▸ Task to carry out:
All entries below must be output word for word, and the pictures left behind.
Data for analysis below:
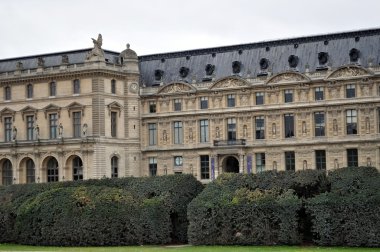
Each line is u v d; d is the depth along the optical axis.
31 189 90.69
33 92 149.25
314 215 75.25
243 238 77.12
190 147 145.88
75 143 141.62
End of Data for analysis.
▸ Solution for this exercise:
Each line is u v d; d is the depth along the optical axis.
31 189 90.69
33 92 149.25
314 215 75.25
243 238 77.12
190 147 145.88
75 143 141.62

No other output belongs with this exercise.